Regarding capital expenditures in 2025, servers remain the largest investment direction and are expected to grow significantly, mainly due to:

(1) Increased AI computing capacity: Supporting generative AI (GenAI) and the expansion of core AI businesses.

(2) Maintaining core businesses: Expanding infrastructure to meet user growth and updating outdated servers.

(3) Investment in data centers will also increase: Building large-scale AI training clusters; core construction phase of high power density data centers.

(4) Investment in network equipment: Higher capacity networks to meet the traffic growth of AI and non-AI computing; construction of fiber optic infrastructure to optimize cross-regional AI training data transmission.

Overall, Meta's infrastructure investments in basic AI, non-AI businesses, and generative AI will all increase, with a continued focus on supporting core businesses.

We are still in the early stages of AI computing, and it remains uncertain whether computing costs will significantly decrease in the future. Therefore, we are currently maintaining large-scale investments to ensure long-term competitiveness.

Q: Meta recently emphasized a return to "OG Facebook" (the original Facebook experience). Can you elaborate on how to expand the application scenarios in this direction? Are video and marketplace a focus?

At the same time, Meta AI currently has over 600 million monthly active users. How do you view the evolution of user experience? What are users mainly doing right now?

A: Facebook remains an important part of many users' daily lives. I believe that Facebook still has great potential to unleash and can rise again in terms of cultural influence.

Currently, we are exploring some new product directions, but they will not immediately impact short-term business growth. This process requires trade-offs, and we may make sacrifices in certain areas to focus on long-term product innovation.

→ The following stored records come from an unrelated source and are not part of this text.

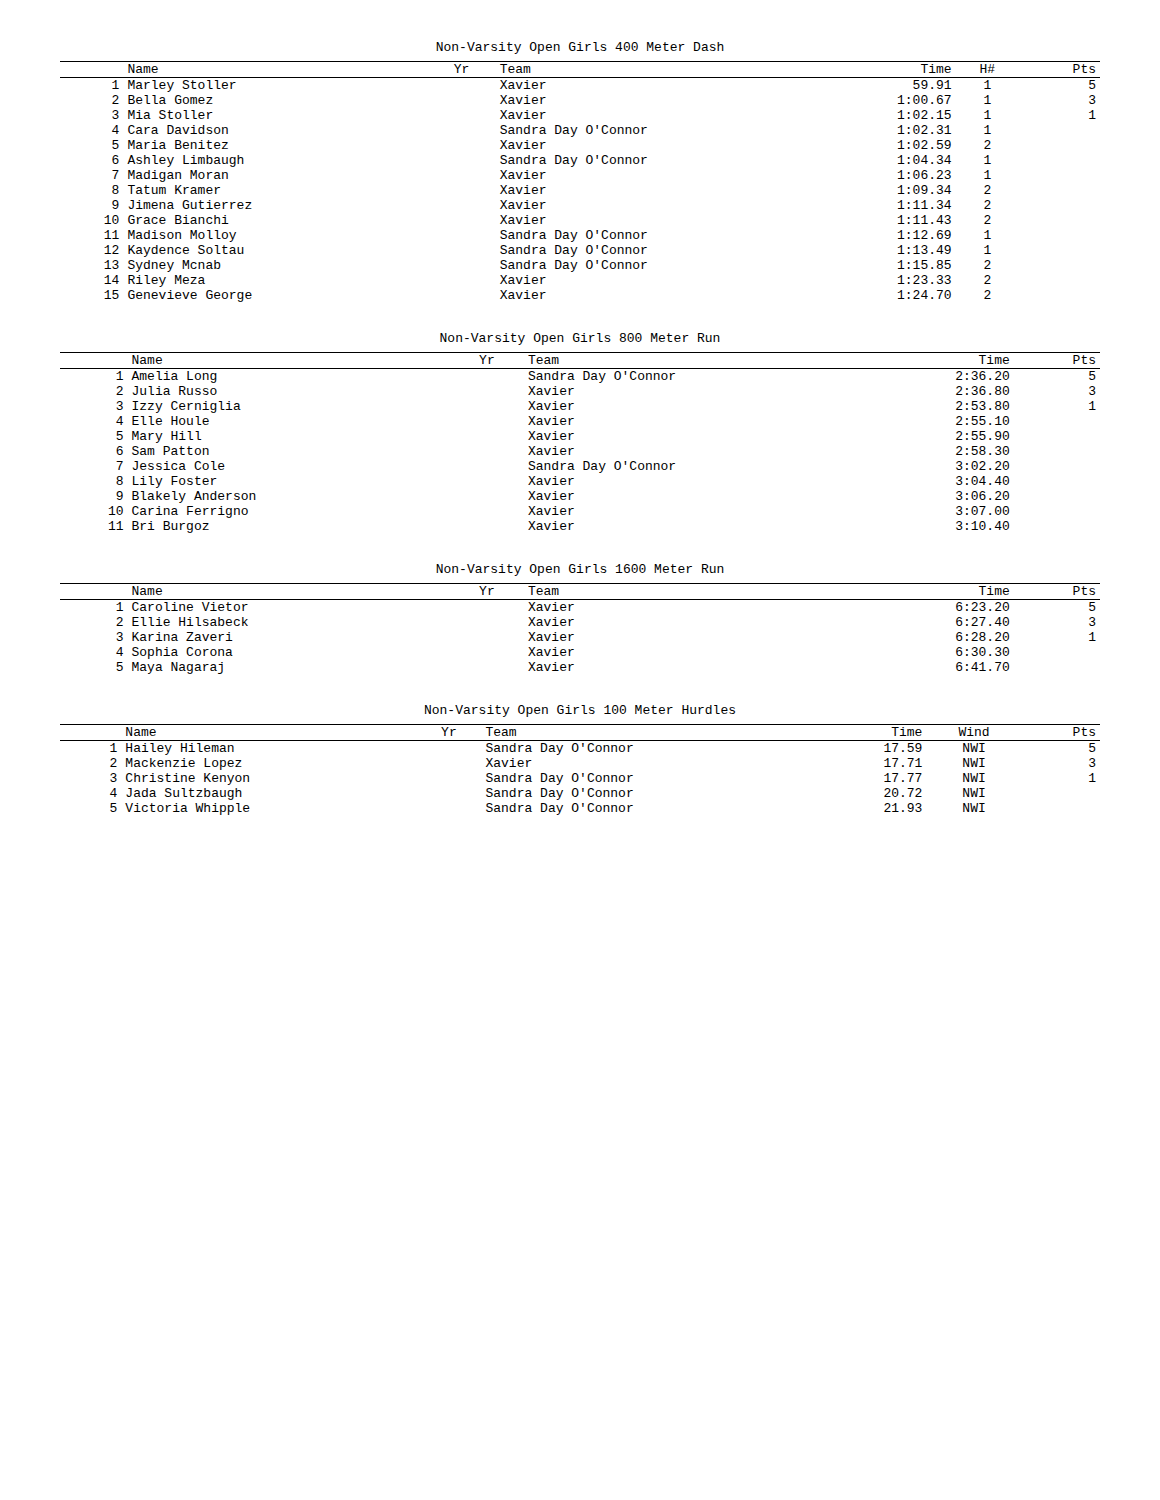Non-Varsity Open Girls 400 Meter Dash
| | Name | Yr | Team | Time | H# | Pts |
| --- | --- | --- | --- | --- | --- | --- |
| 1 | Marley Stoller | | Xavier | 59.91 | 1 | 5 |
| 2 | Bella Gomez | | Xavier | 1:00.67 | 1 | 3 |
| 3 | Mia Stoller | | Xavier | 1:02.15 | 1 | 1 |
| 4 | Cara Davidson | | Sandra Day O'Connor | 1:02.31 | 1 | |
| 5 | Maria Benitez | | Xavier | 1:02.59 | 2 | |
| 6 | Ashley Limbaugh | | Sandra Day O'Connor | 1:04.34 | 1 | |
| 7 | Madigan Moran | | Xavier | 1:06.23 | 1 | |
| 8 | Tatum Kramer | | Xavier | 1:09.34 | 2 | |
| 9 | Jimena Gutierrez | | Xavier | 1:11.34 | 2 | |
| 10 | Grace Bianchi | | Xavier | 1:11.43 | 2 | |
| 11 | Madison Molloy | | Sandra Day O'Connor | 1:12.69 | 1 | |
| 12 | Kaydence Soltau | | Sandra Day O'Connor | 1:13.49 | 1 | |
| 13 | Sydney Mcnab | | Sandra Day O'Connor | 1:15.85 | 2 | |
| 14 | Riley Meza | | Xavier | 1:23.33 | 2 | |
| 15 | Genevieve George | | Xavier | 1:24.70 | 2 | |
Non-Varsity Open Girls 800 Meter Run
| | Name | Yr | Team | Time | Pts |
| --- | --- | --- | --- | --- | --- |
| 1 | Amelia Long | | Sandra Day O'Connor | 2:36.20 | 5 |
| 2 | Julia Russo | | Xavier | 2:36.80 | 3 |
| 3 | Izzy Cerniglia | | Xavier | 2:53.80 | 1 |
| 4 | Elle Houle | | Xavier | 2:55.10 | |
| 5 | Mary Hill | | Xavier | 2:55.90 | |
| 6 | Sam Patton | | Xavier | 2:58.30 | |
| 7 | Jessica Cole | | Sandra Day O'Connor | 3:02.20 | |
| 8 | Lily Foster | | Xavier | 3:04.40 | |
| 9 | Blakely Anderson | | Xavier | 3:06.20 | |
| 10 | Carina Ferrigno | | Xavier | 3:07.00 | |
| 11 | Bri Burgoz | | Xavier | 3:10.40 | |
Non-Varsity Open Girls 1600 Meter Run
| | Name | Yr | Team | Time | Pts |
| --- | --- | --- | --- | --- | --- |
| 1 | Caroline Vietor | | Xavier | 6:23.20 | 5 |
| 2 | Ellie Hilsabeck | | Xavier | 6:27.40 | 3 |
| 3 | Karina Zaveri | | Xavier | 6:28.20 | 1 |
| 4 | Sophia Corona | | Xavier | 6:30.30 | |
| 5 | Maya Nagaraj | | Xavier | 6:41.70 | |
Non-Varsity Open Girls 100 Meter Hurdles
| | Name | Yr | Team | Time | Wind | Pts |
| --- | --- | --- | --- | --- | --- | --- |
| 1 | Hailey Hileman | | Sandra Day O'Connor | 17.59 | NWI | 5 |
| 2 | Mackenzie Lopez | | Xavier | 17.71 | NWI | 3 |
| 3 | Christine Kenyon | | Sandra Day O'Connor | 17.77 | NWI | 1 |
| 4 | Jada Sultzbaugh | | Sandra Day O'Connor | 20.72 | NWI | |
| 5 | Victoria Whipple | | Sandra Day O'Connor | 21.93 | NWI | |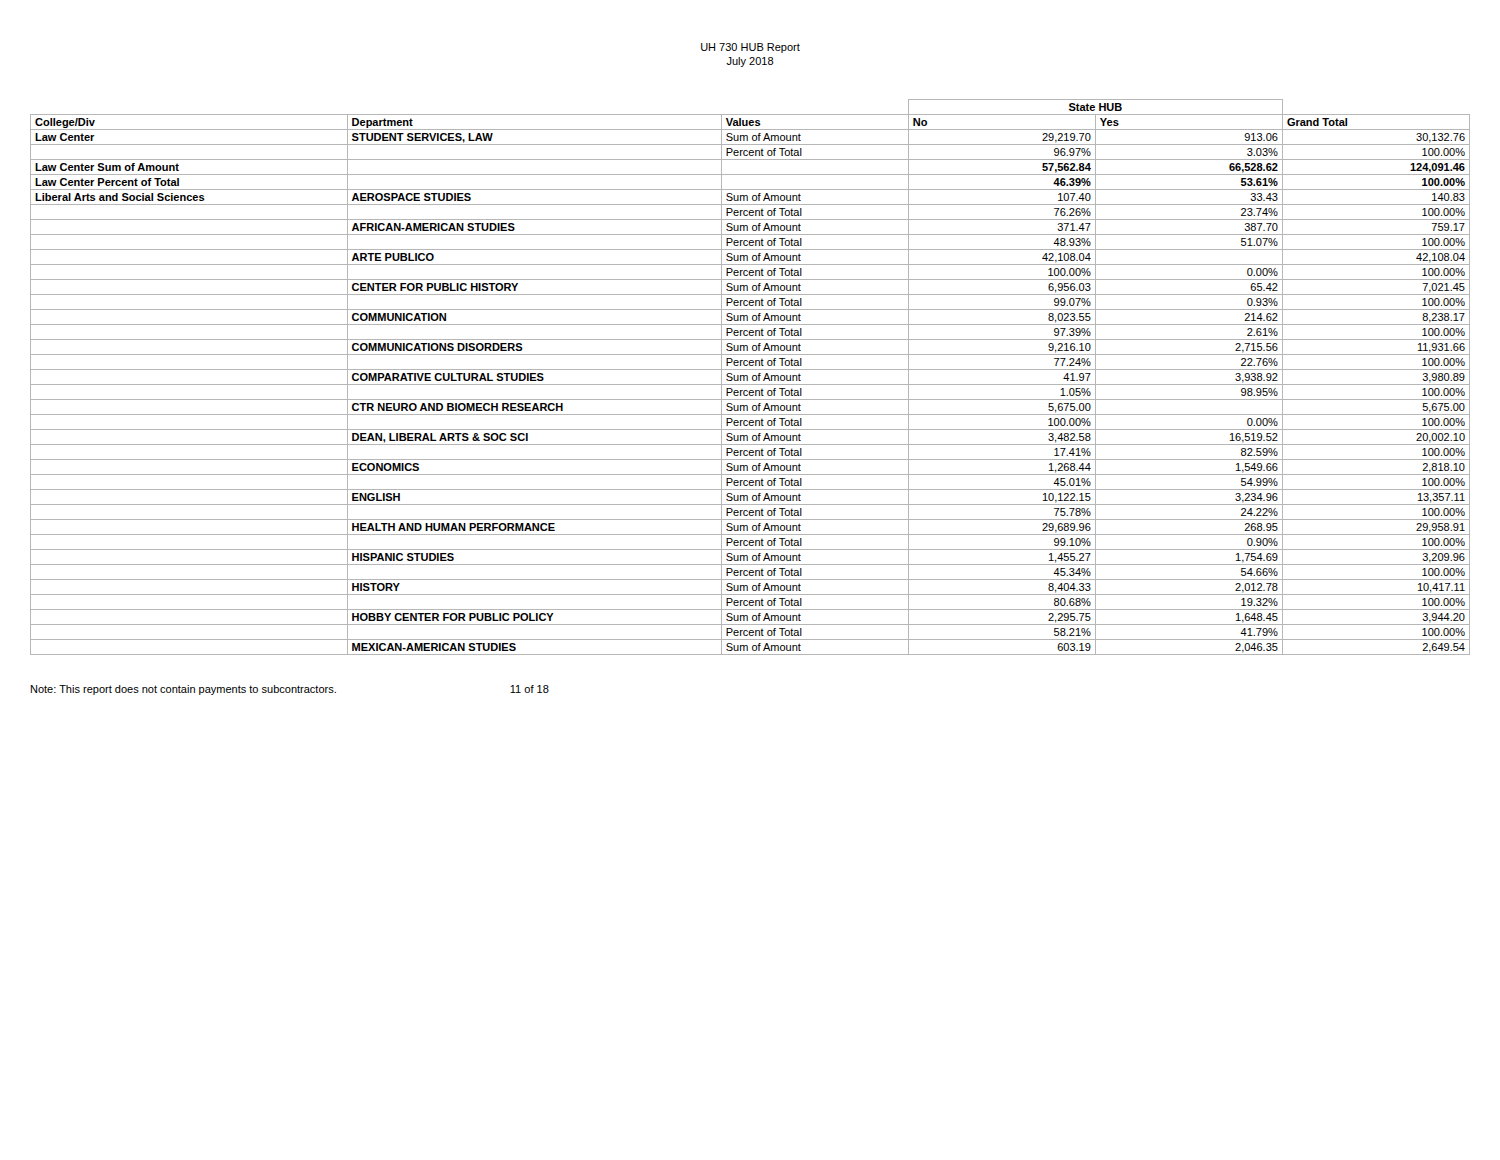UH 730 HUB Report
July 2018
| | | | State HUB | |
| --- | --- | --- | --- | --- |
| College/Div | Department | Values | No | Yes | Grand Total |
| Law Center | STUDENT SERVICES, LAW | Sum of Amount | 29,219.70 | 913.06 | 30,132.76 |
| | | Percent of Total | 96.97% | 3.03% | 100.00% |
| Law Center Sum of Amount | | | 57,562.84 | 66,528.62 | 124,091.46 |
| Law Center Percent of Total | | | 46.39% | 53.61% | 100.00% |
| Liberal Arts and Social Sciences | AEROSPACE STUDIES | Sum of Amount | 107.40 | 33.43 | 140.83 |
| | | Percent of Total | 76.26% | 23.74% | 100.00% |
| | AFRICAN-AMERICAN STUDIES | Sum of Amount | 371.47 | 387.70 | 759.17 |
| | | Percent of Total | 48.93% | 51.07% | 100.00% |
| | ARTE PUBLICO | Sum of Amount | 42,108.04 | | 42,108.04 |
| | | Percent of Total | 100.00% | 0.00% | 100.00% |
| | CENTER FOR PUBLIC HISTORY | Sum of Amount | 6,956.03 | 65.42 | 7,021.45 |
| | | Percent of Total | 99.07% | 0.93% | 100.00% |
| | COMMUNICATION | Sum of Amount | 8,023.55 | 214.62 | 8,238.17 |
| | | Percent of Total | 97.39% | 2.61% | 100.00% |
| | COMMUNICATIONS DISORDERS | Sum of Amount | 9,216.10 | 2,715.56 | 11,931.66 |
| | | Percent of Total | 77.24% | 22.76% | 100.00% |
| | COMPARATIVE CULTURAL STUDIES | Sum of Amount | 41.97 | 3,938.92 | 3,980.89 |
| | | Percent of Total | 1.05% | 98.95% | 100.00% |
| | CTR NEURO AND BIOMECH RESEARCH | Sum of Amount | 5,675.00 | | 5,675.00 |
| | | Percent of Total | 100.00% | 0.00% | 100.00% |
| | DEAN, LIBERAL ARTS & SOC SCI | Sum of Amount | 3,482.58 | 16,519.52 | 20,002.10 |
| | | Percent of Total | 17.41% | 82.59% | 100.00% |
| | ECONOMICS | Sum of Amount | 1,268.44 | 1,549.66 | 2,818.10 |
| | | Percent of Total | 45.01% | 54.99% | 100.00% |
| | ENGLISH | Sum of Amount | 10,122.15 | 3,234.96 | 13,357.11 |
| | | Percent of Total | 75.78% | 24.22% | 100.00% |
| | HEALTH AND HUMAN PERFORMANCE | Sum of Amount | 29,689.96 | 268.95 | 29,958.91 |
| | | Percent of Total | 99.10% | 0.90% | 100.00% |
| | HISPANIC STUDIES | Sum of Amount | 1,455.27 | 1,754.69 | 3,209.96 |
| | | Percent of Total | 45.34% | 54.66% | 100.00% |
| | HISTORY | Sum of Amount | 8,404.33 | 2,012.78 | 10,417.11 |
| | | Percent of Total | 80.68% | 19.32% | 100.00% |
| | HOBBY CENTER FOR PUBLIC POLICY | Sum of Amount | 2,295.75 | 1,648.45 | 3,944.20 |
| | | Percent of Total | 58.21% | 41.79% | 100.00% |
| | MEXICAN-AMERICAN STUDIES | Sum of Amount | 603.19 | 2,046.35 | 2,649.54 |
Note: This report does not contain payments to subcontractors. 11 of 18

I will share more details in the next 6-12 months. Overall, we hope Facebook can return to the early community interaction model and regain its vitalityRegarding Meta AI, we are currently in the user behavior learning phase. From the data of various applications: WhatsApp is the platform with the highest usage of Meta AI, with main application scenarios including information inquiry, learning support, and emotional communication. Facebook is the second largest platform for Meta AI usage, where users primarily experience AI recommendation features deeply integrated through the Feed.

Overall trends show that users are gradually applying Meta AI to: information search and organization; social interaction and communication; leisure and entertainment (such as humorous exchanges); content creation and editing (like writing assistance).

By 2025, the core goal of Meta AI is to optimize personalized experiences, including: enhancing AI memory capabilities to remember key information from users' private chats for more accurate responses. Improving the quality of content recommendations to enhance the value of Facebook and Instagram.

Five, here is the content from the Meta 4Q24 Callback meeting:

Q: Susan, could you please provide an update on the business AI (artificial intelligence) initiatives for WhatsApp? Share some key lessons learned so far. Additionally, could you discuss the rollout of products in non-English speaking countries?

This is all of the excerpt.